Após um momento que pareceu uma eternidade, a violência acabou e os passos duros se moveram para outro lugar. O homem não ousou tentar se mover, com medo de trazer os Eternos de volta. Após alguns momentos, ele notou que não conseguiria se mexer nem que quisesse. A criança se manteve quietinha por tudo aquilo, sem se mexer. Mesmo agora, ele não conseguia sentir movimento algum. Tão corajoso. Tão esperto. Eu vou te salvar.
E agora aquela mulher estava ali, e Amenakhte podia passar o menino para seus cuidados. E só então ele podia morrer.
Ela não disse nada, só se ajoelhou a seu lado e segurou sua mão. Suas mãos eram são macias, tão quentinhas. Eram quase tão boas quanto um gole d’água. Ele olhou para seu rosto, e apesar de não conseguir vê-la bem, ele sabia que ela era linda.
"Você pode . . . salvar a criança?" Estranhamente, as palavras saíam mais fáceis agora do que antes, e fluíam para fora dele como sangue. Ela assentiu com a cabeça e Amenakhte conseguia ver por seus olhos desfocados que ela estava chorando.
Não chore por mim, ele queria dizer. Só leve a criança. Mas sua boca se recusava a funcionar.
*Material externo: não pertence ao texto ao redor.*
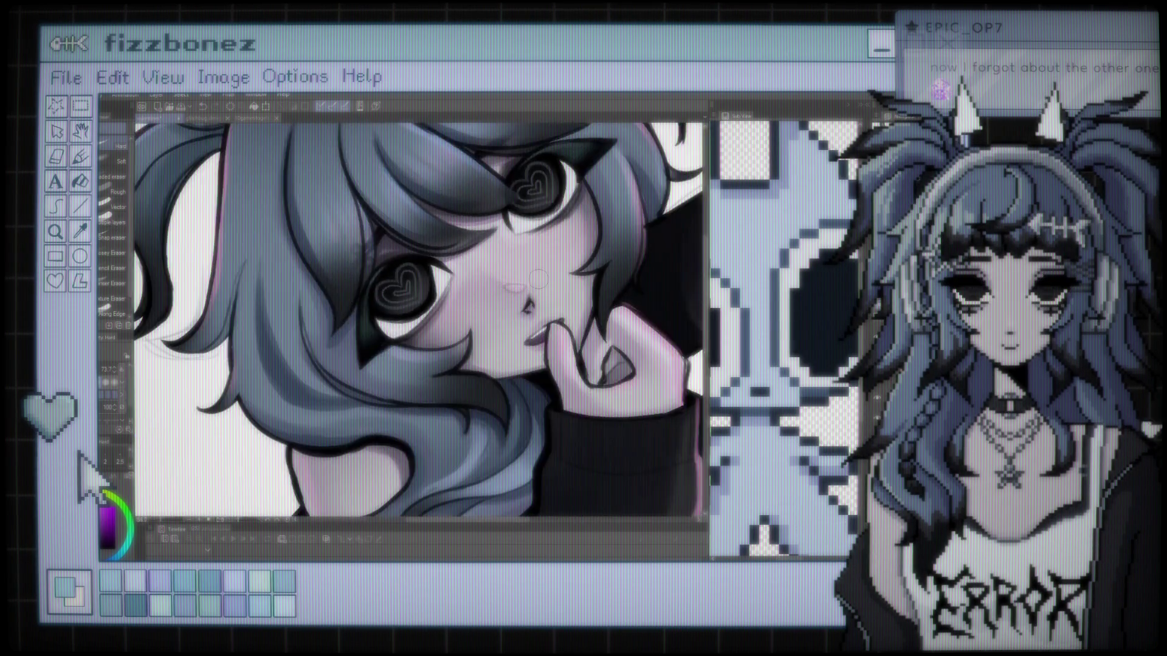
scroll(505, 266, up, 2)
scroll(506, 267, up, 2)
Ela se inclinou para perto e sussurrou gentilmente em seu ouvido. "A criança está . . . Eu consigo," soluçou ela. "Eu consigo . . . salvar a criança."
Sua voz era como suas mãos, quente e líquida como a primeira gota do mel dourado pingando do favo. Sua visão foi escurecendo e ele tentou absorver cada canto de sua face, sua linda face, o último resquício de sol que se curvava para receber a noite, tão vasta e escura e eterna.